What to work on
The reply should hold every line of the data below, unchanged, and none of the pictures.

=== Records supplied ===

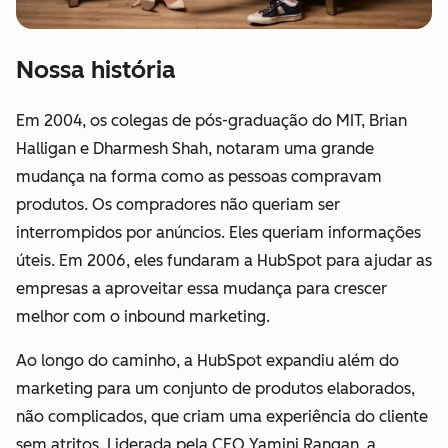
Nossa história
Em 2004, os colegas de pós-graduação do MIT, Brian
Halligan e Dharmesh Shah, notaram uma grande
mudança na forma como as pessoas compravam
produtos. Os compradores não queriam ser
interrompidos por anúncios. Eles queriam informações
úteis. Em 2006, eles fundaram a HubSpot para ajudar as
empresas a aproveitar essa mudança para crescer
melhor com o inbound marketing.
Ao longo do caminho, a HubSpot expandiu além do
marketing para um conjunto de produtos elaborados,
não complicados, que criam uma experiência do cliente
sem atritos. Liderada pela CEO Yamini Rangan, a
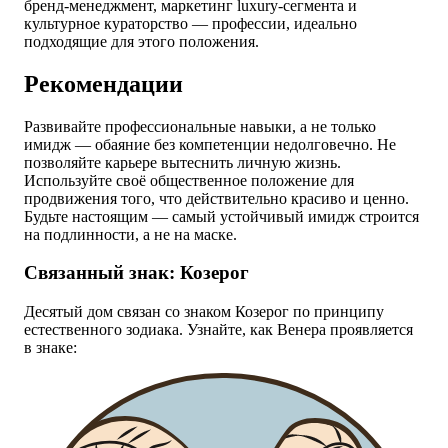
бренд-менеджмент, маркетинг luxury-сегмента и
культурное кураторство — профессии, идеально
подходящие для этого положения.
Рекомендации
Развивайте профессиональные навыки, а не только
имидж — обаяние без компетенции недолговечно. Не
позволяйте карьере вытеснить личную жизнь.
Используйте своё общественное положение для
продвижения того, что действительно красиво и ценно.
Будьте настоящим — самый устойчивый имидж строится
на подлинности, а не на маске.
Связанный знак: Козерог
Десятый дом связан со знаком Козерог по принципу
естественного зодиака. Узнайте, как Венера проявляется
в знаке:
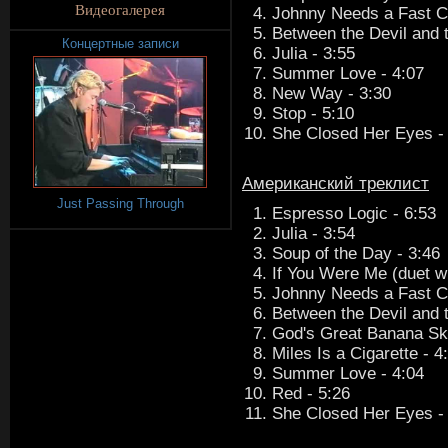
Видеогалерея
Johnny Needs a Fast Ca
Between the Devil and 
Концертные записи
Julia - 3:55
Summer Love - 4:07
New Way - 3:30
Stop - 5:10
She Closed Her Eyes -
Американский треклист
Just Passing Through
Espresso Logic - 6:53
Julia - 3:54
Soup of the Day - 3:46
If You Were Me (duet wi
Johnny Needs a Fast Ca
Between the Devil and 
God's Great Banana Ski
Miles Is a Cigarette - 4
Summer Love - 4:04
Red - 5:26
She Closed Her Eyes -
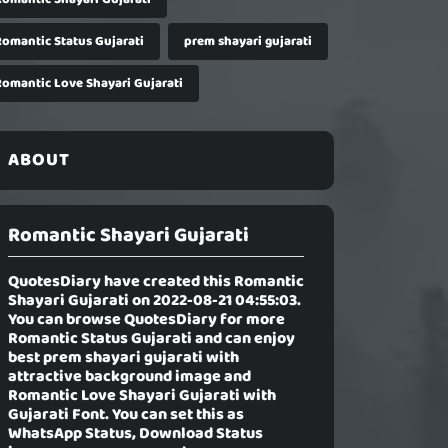
Romantic Status Gujarati
prem shayari gujarati
Romantic Love Shayari Gujarati
ABOUT
Romantic Shayari Gujarati
QuotesDiary have created this
Romantic
Shayari Gujarati
on 2022-08-21 04:55:03.
You can browse QuotesDiary for more
Romantic Status Gujarati and can enjoy
best prem shayari gujarati with
attractive background image and
Romantic Love Shayari Gujarati with
Gujarati Font. You can set this as
WhatsApp Status, Download Status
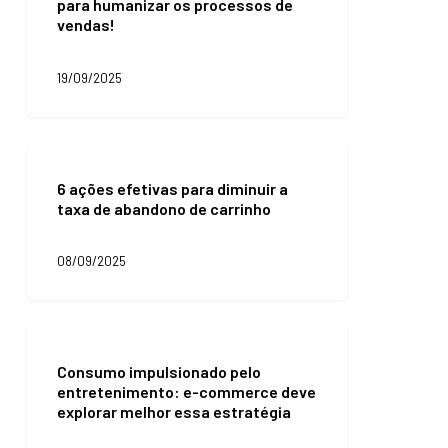
para humanizar os processos de
empregada
vendas!
para
humanizar
os
19/09/2025
processos
de
vendas!
6
ações
6 ações efetivas para diminuir a
efetivas
taxa de abandono de carrinho
para
diminuir
a
08/09/2025
taxa
de
abandono
de
Consumo
carrinho
impulsionado
Consumo impulsionado pelo
pelo
entretenimento: e-commerce deve
entretenimento:
explorar melhor essa estratégia
e-
commerce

===

Exercise output
Nossa história
Em 2004, os colegas de pós-graduação do MIT, Brian
Halligan e Dharmesh Shah, notaram uma grande
mudança na forma como as pessoas compravam
produtos. Os compradores não queriam ser
interrompidos por anúncios. Eles queriam informações
úteis. Em 2006, eles fundaram a HubSpot para ajudar as
empresas a aproveitar essa mudança para crescer
melhor com o inbound marketing.
Ao longo do caminho, a HubSpot expandiu além do
marketing para um conjunto de produtos elaborados,
não complicados, que criam uma experiência do cliente
sem atritos. Liderada pela CEO Yamini Rangan, a
бренд-менеджмент, маркетинг luxury-сегмента и
культурное кураторство — профессии, идеально
подходящие для этого положения.
Рекомендации
Развивайте профессиональные навыки, а не только
имидж — обаяние без компетенции недолговечно. Не
позволяйте карьере вытеснить личную жизнь.
Используйте своё общественное положение для
продвижения того, что действительно красиво и ценно.
Будьте настоящим — самый устойчивый имидж строится
на подлинности, а не на маске.
Связанный знак: Козерог
Десятый дом связан со знаком Козерог по принципу
естественного зодиака. Узнайте, как Венера проявляется
в знаке:
Видеогалерея
Johnny Needs a Fast Ca
Between the Devil and 
Концертные записи
Julia - 3:55
Summer Love - 4:07
New Way - 3:30
Stop - 5:10
She Closed Her Eyes -
Американский треклист
Just Passing Through
Espresso Logic - 6:53
Julia - 3:54
Soup of the Day - 3:46
If You Were Me (duet wi
Johnny Needs a Fast Ca
Between the Devil and 
God's Great Banana Ski
Miles Is a Cigarette - 4
Summer Love - 4:04
Red - 5:26
She Closed Her Eyes -
Romantic Status Gujarati
prem shayari gujarati
Romantic Love Shayari Gujarati
ABOUT
Romantic Shayari Gujarati
QuotesDiary have created this
Romantic
Shayari Gujarati
on 2022-08-21 04:55:03.
You can browse QuotesDiary for more
Romantic Status Gujarati and can enjoy
best prem shayari gujarati with
attractive background image and
Romantic Love Shayari Gujarati with
Gujarati Font. You can set this as
WhatsApp Status, Download Status
para humanizar os processos de
empregada
vendas!
para
humanizar
os
19/09/2025
processos
de
vendas!
6
ações
6 ações efetivas para diminuir a
efetivas
taxa de abandono de carrinho
para
diminuir
a
08/09/2025
taxa
de
abandono
de
Consumo
carrinho
impulsionado
Consumo impulsionado pelo
pelo
entretenimento: e-commerce deve
entretenimento:
explorar melhor essa estratégia
e-
commerce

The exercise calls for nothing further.